Y no conviene olvidar los musicales, porque, además de compositor y letrista, Camilo Sesto fue también autor de piezas como Jesucristo Superestar, estrenado en 1975, en el quicio entre el pasado y el futuro; una obra compatible con espectáculos foráneos de muchos humos, como A Chorus Line, el aclamado musical de Broadway, ganador de un Pulitzer, que ahora vuelve de la mano de Antonio Banderas en el Teatro del Doho de Caixabank. Aquel Superestar, con Ángela Carrasco (María Magdalena) y Teddy Bautista (Judas), revolvió gallinero de la añoranza autoritaria; tuvo en contra a gobernadores civiles, exaltados tardofranquistas y miembros destacados del clero preconciliar. Pero donde sentó realmente mal fue en Alcoy, su pueblo natal, pero no en la vecindad llena de amigos y parientes que de verdad la querían, sino en la vanguardia valenciana y capitalina de aquel inefable bunker barraqueta.

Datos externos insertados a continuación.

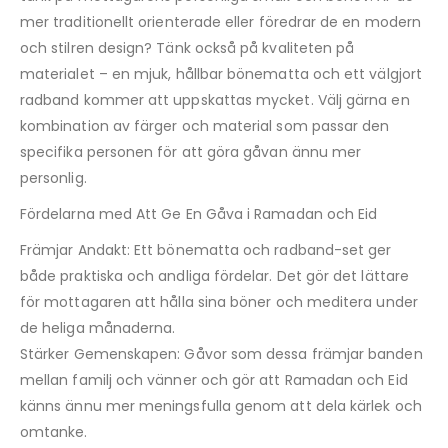
mer traditionellt orienterade eller föredrar de en modern
och stilren design? Tänk också på kvaliteten på
materialet – en mjuk, hållbar bönematta och ett välgjort
radband kommer att uppskattas mycket. Välj gärna en
kombination av färger och material som passar den
specifika personen för att göra gåvan ännu mer
personlig.
Fördelarna med Att Ge En Gåva i Ramadan och Eid
Främjar Andakt: Ett bönematta och radband-set ger
både praktiska och andliga fördelar. Det gör det lättare
för mottagaren att hålla sina böner och meditera under
de heliga månaderna.
Stärker Gemenskapen: Gåvor som dessa främjar banden
mellan familj och vänner och gör att Ramadan och Eid
känns ännu mer meningsfulla genom att dela kärlek och
omtanke.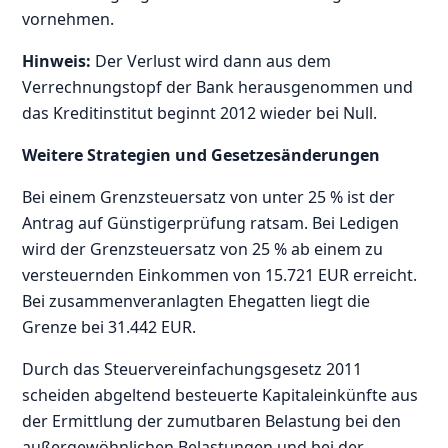
vornehmen.
Hinweis:
Der Verlust wird dann aus dem
Verrechnungstopf der Bank herausgenommen und
das Kreditinstitut beginnt 2012 wieder bei Null.
Weitere Strategien und Gesetzesänderungen
Bei einem Grenzsteuersatz von unter 25 % ist der
Antrag auf Günstigerprüfung ratsam. Bei Ledigen
wird der Grenzsteuersatz von 25 % ab einem zu
versteuernden Einkommen von 15.721 EUR erreicht.
Bei zusammenveranlagten Ehegatten liegt die
Grenze bei 31.442 EUR.
Durch das Steuervereinfachungsgesetz 2011
scheiden abgeltend besteuerte Kapitaleinkünfte aus
der Ermittlung der zumutbaren Belastung bei den
außergewöhnlichen Belastungen und bei der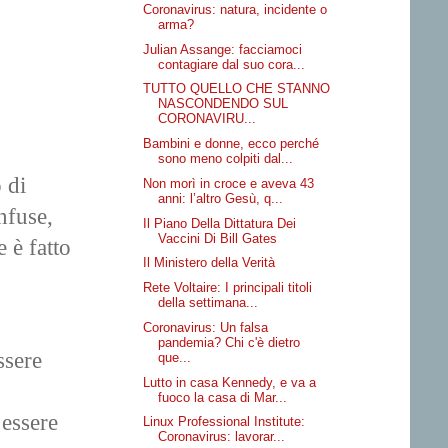
Coronavirus: natura, incidente o
arma?
Julian Assange: facciamoci
contagiare dal suo cora...
TUTTO QUELLO CHE STANNO
NASCONDENDO SUL
CORONAVIRU...
Bambini e donne, ecco perché
sono meno colpiti dal...
 di
Non morì in croce e aveva 43
anni: l’altro Gesù, q...
nfuse,
Il Piano Della Dittatura Dei
Vaccini Di Bill Gates
 è fatto
Il Ministero della Verità
Rete Voltaire: I principali titoli
della settimana...
Coronavirus: Un falsa
pandemia? Chi c'è dietro
ssere
que...
Lutto in casa Kennedy, e va a
fuoco la casa di Mar...
 essere
Linux Professional Institute:
Coronavirus: lavorar...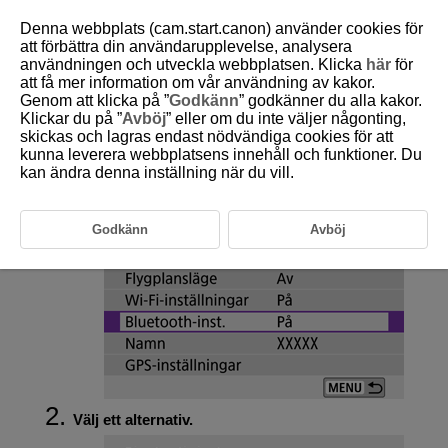
Denna webbplats (cam.start.canon) använder cookies för
att förbättra din användarupplevelse, analysera
användningen och utveckla webbplatsen. Klicka
här
för
att få mer information om vår användning av kakor.
D101-156
Genom att klicka på ”
Godkänn
” godkänner du alla kakor.
Klickar du på ”
Avböj
” eller om du inte väljer någonting,
Bluetooth-inställningar
skickas och lagras endast nödvändiga cookies för att
kunna leverera webbplatsens innehåll och funktioner. Du
kan ändra denna inställning när du vill.
Välj [
:
Bluetooth-inst.
].
Godkänn
Avböj
Välj ett alternativ.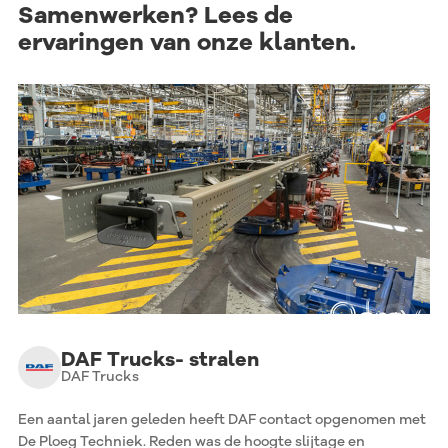
Samenwerken?
Lees de
ervaringen van onze klanten.
DAF Trucks- stralen
DAF Trucks
Een aantal jaren geleden heeft DAF contact opgenomen met
De Ploeg Techniek. Reden was de hoogte slijtage en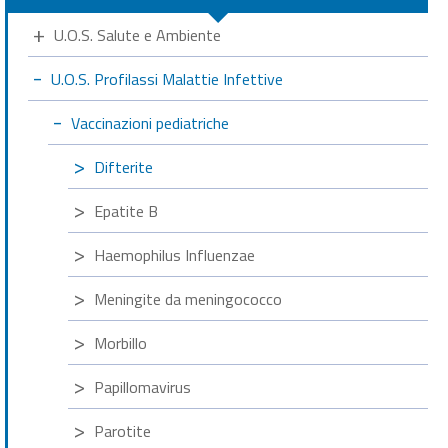
U.O.S. Salute e Ambiente
U.O.S. Profilassi Malattie Infettive
Vaccinazioni pediatriche
Difterite
Epatite B
Haemophilus Influenzae
Meningite da meningococco
Morbillo
Papillomavirus
Parotite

Tras conocerse su desaparición en la Clínica Quirón de Pozuelo, Madrid se arrulló delante de la capilla ardiente del cantante en la acera de la SGAE con el Algo de mí y con Morir de amor retumbando en las cabezas de muchos. Las redes sociales fueron de nuevo una catarata de pésames, para mostrar tal vez que hoy se muere digitalmente. Cientos de amigos y admiradores mostraron afecto y respeto este lunes de tristeza, que vino después del sábado de dolor, en la Quirón.

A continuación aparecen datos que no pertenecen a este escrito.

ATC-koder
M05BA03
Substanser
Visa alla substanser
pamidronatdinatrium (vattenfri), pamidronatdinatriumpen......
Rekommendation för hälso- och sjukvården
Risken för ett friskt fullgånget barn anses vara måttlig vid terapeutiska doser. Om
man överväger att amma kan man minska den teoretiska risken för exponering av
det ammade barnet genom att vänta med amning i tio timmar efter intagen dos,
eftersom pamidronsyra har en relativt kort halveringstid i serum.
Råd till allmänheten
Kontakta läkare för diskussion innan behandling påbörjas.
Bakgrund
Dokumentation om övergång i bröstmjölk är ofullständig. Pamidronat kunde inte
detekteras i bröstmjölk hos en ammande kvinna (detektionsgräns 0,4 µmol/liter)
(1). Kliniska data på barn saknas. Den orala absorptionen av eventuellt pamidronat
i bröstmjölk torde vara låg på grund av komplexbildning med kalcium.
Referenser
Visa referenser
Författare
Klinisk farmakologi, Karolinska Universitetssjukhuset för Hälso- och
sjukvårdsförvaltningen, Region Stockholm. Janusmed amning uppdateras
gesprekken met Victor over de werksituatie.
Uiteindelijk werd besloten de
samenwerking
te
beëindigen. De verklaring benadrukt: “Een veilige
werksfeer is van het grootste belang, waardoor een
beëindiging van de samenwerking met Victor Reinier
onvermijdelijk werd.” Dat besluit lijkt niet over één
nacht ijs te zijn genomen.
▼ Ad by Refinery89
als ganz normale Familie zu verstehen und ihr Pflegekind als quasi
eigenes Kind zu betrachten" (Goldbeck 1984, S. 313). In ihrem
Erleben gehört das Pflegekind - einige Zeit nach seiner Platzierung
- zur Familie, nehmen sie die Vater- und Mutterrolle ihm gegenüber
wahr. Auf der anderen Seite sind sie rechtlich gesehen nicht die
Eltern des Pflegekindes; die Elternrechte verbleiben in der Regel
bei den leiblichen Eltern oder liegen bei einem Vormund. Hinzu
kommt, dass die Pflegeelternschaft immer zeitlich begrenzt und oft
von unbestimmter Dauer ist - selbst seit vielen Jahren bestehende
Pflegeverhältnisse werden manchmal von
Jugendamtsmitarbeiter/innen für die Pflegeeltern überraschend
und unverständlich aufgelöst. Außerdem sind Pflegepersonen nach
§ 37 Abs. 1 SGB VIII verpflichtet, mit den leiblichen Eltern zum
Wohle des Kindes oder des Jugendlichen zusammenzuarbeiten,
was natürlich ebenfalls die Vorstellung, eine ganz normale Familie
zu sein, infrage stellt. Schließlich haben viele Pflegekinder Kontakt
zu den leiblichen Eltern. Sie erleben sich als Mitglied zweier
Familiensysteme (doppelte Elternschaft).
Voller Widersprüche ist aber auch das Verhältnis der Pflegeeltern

El amor y el dolor son dos compañeros inseparables y, aunque él se mostraba esquivo, a Camilo lo quiso mucha gente. Su corazón, “ya terciopelo ajado”, dice la conocida elegía de Miguel Hernández, dejó de latir. Vivía solo y en parte olvidado. En España sus composiciones seguirán siendo tarareadas por tres generaciones, pero aquí no siempre sabemos querer lo nuestro. Deja a sus espaldas medio siglo de carrera musical, más de 40 producciones discográficas, varios discos de platino, cientos de composiciones y más de cien millones de discos vendidos en todo el mundo.

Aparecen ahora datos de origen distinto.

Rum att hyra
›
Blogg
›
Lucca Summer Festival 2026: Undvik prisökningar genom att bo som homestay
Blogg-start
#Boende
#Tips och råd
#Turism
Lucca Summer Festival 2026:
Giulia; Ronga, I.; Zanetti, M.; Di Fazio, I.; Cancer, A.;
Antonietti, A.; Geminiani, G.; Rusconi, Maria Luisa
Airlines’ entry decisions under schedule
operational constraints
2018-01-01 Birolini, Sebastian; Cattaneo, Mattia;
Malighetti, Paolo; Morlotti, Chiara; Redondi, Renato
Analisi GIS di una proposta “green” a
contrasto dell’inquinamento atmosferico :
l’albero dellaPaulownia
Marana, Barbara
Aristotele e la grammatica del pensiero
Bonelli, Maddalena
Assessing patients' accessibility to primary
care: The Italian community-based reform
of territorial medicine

Camilo fue el retrato de Dorian Grey. Quiso ser eternamente joven y hacer de la belleza un rasgo de la inteligencia, como lo quiso Wilde al recrear una atmósfera de perversión dominada por el arte. En estos días de evocación, el gran actor José Sacristán ha hablado de la suprema elegancia desplegada por Camilo, mientras estuvo en plenitud de voz y condiciones; para emparentarse, unas vez más, con los héroes del proscenio, como Camilo, o para salvar acaso la amargura del adiós, Sacristán aireó su sabia sorna: “mi método es mitad Stanislavki y mitad Niña de los Peines”.
Camilo fue el retrato de
Camilo cantaba canciones de desamor. Cumplió con la condición de esconder sus poderes detrás de un misterio que va más allá de lo inmediato; supo adaptarse al fatum romántico de los que creen en el destino trazado en el firmamento. Se despidió del público con su último álbum, Camilo Sinfónico, presentado en noviembre del año pasado en el madrileño Florida Park, perfectamente adaptable al gusto de los que lloran. Les diré que el álbum puede escucharse entero sin perder la atención. Algo que no hizo Debussy, cuando en medio de una sinfonía del incuestionado Beethoven, se levantó y dijo: “bueno, ahora que ha empezado el desarrollo, puedo salir a fumarme un cigarro” (Las fronteras del significado, de Charles Osen, editado por Acantilado). No es cierto que solo los matemáticos sepan distinguir entre teoremas verdaderos y teoremas interesantes. Las partituras tienen exponencialmente desarrollada esta misma propiedad ambivalente. Y si les añades la garganta del Dios del amor aparecen los matices.